Reproduce every line of the records below, from the line containing "family: Boletaceae" down to the line containing "family: Certhiidae", including both of those lines and nothing else.

• • • • •

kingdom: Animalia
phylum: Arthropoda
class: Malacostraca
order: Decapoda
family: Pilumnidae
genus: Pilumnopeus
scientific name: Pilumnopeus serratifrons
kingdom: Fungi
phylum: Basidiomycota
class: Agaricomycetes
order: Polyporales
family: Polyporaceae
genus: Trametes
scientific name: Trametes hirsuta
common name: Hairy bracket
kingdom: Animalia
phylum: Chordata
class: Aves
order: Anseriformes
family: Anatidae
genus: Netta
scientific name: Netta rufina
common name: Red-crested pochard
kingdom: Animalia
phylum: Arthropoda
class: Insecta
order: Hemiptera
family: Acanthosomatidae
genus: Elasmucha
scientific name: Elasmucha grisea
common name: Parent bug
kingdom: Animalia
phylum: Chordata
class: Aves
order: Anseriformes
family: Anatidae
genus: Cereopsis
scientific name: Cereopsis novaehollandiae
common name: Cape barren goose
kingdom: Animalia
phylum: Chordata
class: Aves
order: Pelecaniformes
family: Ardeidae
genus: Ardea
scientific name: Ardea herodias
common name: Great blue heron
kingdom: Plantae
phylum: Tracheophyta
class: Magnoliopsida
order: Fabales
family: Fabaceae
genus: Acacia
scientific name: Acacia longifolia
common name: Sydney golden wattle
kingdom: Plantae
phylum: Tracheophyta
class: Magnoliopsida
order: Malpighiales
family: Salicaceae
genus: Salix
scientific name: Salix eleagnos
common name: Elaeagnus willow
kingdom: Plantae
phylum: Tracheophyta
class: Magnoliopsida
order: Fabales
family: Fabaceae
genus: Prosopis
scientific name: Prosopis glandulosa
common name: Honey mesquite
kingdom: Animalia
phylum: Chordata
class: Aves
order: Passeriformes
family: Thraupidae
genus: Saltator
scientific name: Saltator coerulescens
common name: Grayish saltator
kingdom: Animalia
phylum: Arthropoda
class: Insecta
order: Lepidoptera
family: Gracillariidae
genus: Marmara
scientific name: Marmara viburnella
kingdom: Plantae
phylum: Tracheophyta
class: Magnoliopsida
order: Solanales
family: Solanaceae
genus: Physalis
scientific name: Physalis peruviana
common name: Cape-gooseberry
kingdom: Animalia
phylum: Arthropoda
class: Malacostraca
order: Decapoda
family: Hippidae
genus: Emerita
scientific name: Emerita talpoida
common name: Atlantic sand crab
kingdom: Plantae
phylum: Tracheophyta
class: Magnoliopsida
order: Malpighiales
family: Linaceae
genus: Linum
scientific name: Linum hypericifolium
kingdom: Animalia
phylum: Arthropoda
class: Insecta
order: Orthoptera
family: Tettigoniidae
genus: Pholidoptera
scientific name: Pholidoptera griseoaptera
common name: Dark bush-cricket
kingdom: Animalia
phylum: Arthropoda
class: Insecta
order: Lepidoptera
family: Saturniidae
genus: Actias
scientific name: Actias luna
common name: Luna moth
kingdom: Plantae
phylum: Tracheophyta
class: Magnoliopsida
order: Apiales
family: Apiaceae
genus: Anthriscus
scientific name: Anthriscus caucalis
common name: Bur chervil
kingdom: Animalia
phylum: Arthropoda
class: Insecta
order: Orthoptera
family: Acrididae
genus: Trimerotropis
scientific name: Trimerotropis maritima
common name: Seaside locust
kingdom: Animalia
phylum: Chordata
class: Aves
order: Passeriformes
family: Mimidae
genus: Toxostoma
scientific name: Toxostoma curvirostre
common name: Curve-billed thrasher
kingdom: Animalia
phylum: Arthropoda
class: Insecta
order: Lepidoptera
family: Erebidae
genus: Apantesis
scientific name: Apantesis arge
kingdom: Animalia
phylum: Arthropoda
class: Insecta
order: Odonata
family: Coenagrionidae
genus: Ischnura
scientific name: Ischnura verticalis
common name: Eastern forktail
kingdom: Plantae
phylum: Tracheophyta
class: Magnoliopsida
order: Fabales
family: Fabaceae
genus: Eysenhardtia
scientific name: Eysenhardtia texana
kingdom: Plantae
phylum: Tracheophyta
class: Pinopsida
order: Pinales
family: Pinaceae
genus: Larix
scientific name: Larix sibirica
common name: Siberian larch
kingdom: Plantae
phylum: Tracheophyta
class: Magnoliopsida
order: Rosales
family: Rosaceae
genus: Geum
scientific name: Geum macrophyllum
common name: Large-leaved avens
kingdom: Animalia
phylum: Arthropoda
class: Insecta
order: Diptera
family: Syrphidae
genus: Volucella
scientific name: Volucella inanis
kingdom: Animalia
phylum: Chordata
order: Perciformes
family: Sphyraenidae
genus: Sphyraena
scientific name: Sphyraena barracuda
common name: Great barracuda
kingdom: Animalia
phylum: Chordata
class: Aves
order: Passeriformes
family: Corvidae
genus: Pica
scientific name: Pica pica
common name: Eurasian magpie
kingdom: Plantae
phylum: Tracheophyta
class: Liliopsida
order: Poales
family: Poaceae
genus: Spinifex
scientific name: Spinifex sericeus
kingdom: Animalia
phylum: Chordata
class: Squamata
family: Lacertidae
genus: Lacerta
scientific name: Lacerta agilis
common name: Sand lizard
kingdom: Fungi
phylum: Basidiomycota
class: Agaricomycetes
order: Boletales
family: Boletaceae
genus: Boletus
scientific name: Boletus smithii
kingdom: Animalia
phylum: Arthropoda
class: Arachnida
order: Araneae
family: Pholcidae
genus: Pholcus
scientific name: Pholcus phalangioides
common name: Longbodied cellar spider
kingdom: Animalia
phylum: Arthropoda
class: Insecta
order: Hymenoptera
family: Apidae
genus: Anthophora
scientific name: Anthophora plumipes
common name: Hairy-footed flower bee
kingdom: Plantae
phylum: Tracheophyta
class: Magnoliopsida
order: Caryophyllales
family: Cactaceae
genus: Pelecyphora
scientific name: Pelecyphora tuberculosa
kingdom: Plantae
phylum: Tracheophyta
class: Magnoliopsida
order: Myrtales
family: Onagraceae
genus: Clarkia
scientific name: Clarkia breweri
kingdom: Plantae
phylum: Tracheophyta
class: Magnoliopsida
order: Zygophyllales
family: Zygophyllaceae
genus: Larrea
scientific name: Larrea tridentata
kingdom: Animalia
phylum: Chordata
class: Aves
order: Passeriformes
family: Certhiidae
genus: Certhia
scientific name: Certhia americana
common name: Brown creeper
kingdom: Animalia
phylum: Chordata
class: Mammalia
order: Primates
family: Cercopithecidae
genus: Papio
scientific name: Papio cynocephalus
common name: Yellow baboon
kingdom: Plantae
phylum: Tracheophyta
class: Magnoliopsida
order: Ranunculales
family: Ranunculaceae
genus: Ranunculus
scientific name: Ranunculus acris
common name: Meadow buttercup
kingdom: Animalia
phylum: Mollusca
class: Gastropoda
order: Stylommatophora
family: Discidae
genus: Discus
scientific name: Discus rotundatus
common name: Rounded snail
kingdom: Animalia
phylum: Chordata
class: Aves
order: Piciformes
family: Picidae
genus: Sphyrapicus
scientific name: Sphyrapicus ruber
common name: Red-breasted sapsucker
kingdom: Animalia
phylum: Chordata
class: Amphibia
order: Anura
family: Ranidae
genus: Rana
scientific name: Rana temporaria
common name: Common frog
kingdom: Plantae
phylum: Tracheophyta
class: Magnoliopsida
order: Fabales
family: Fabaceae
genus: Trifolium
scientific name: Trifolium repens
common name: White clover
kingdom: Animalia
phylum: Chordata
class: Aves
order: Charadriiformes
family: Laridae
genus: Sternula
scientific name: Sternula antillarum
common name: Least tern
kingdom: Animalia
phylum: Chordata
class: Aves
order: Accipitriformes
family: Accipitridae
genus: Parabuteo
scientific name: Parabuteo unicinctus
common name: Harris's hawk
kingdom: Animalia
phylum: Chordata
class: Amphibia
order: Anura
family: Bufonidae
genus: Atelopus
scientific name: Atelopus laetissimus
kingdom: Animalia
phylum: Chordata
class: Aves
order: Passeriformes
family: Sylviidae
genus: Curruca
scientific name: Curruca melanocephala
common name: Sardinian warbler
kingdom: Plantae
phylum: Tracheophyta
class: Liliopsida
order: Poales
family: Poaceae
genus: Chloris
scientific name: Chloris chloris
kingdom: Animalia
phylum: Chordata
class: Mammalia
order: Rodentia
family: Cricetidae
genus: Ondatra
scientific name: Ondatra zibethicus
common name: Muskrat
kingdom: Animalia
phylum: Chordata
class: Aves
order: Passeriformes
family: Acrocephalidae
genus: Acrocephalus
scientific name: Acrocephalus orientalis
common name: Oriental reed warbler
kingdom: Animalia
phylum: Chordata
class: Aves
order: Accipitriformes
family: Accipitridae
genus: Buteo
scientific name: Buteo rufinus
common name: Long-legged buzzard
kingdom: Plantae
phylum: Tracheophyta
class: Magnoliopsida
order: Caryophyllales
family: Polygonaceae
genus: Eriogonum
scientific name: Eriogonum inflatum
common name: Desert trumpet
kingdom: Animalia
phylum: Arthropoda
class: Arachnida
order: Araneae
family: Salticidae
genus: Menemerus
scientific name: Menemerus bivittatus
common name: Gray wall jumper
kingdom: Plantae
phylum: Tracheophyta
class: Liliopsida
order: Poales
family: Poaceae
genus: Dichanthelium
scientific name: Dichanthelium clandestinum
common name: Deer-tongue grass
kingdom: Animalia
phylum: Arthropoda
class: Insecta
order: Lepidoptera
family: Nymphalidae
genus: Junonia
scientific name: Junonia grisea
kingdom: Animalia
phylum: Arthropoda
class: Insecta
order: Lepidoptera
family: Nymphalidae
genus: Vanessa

• • • • •

### [Result of the exercise]
family: Boletaceae
genus: Boletus
scientific name: Boletus smithii
kingdom: Animalia
phylum: Arthropoda
class: Arachnida
order: Araneae
family: Pholcidae
genus: Pholcus
scientific name: Pholcus phalangioides
common name: Longbodied cellar spider
kingdom: Animalia
phylum: Arthropoda
class: Insecta
order: Hymenoptera
family: Apidae
genus: Anthophora
scientific name: Anthophora plumipes
common name: Hairy-footed flower bee
kingdom: Plantae
phylum: Tracheophyta
class: Magnoliopsida
order: Caryophyllales
family: Cactaceae
genus: Pelecyphora
scientific name: Pelecyphora tuberculosa
kingdom: Plantae
phylum: Tracheophyta
class: Magnoliopsida
order: Myrtales
family: Onagraceae
genus: Clarkia
scientific name: Clarkia breweri
kingdom: Plantae
phylum: Tracheophyta
class: Magnoliopsida
order: Zygophyllales
family: Zygophyllaceae
genus: Larrea
scientific name: Larrea tridentata
kingdom: Animalia
phylum: Chordata
class: Aves
order: Passeriformes
family: Certhiidae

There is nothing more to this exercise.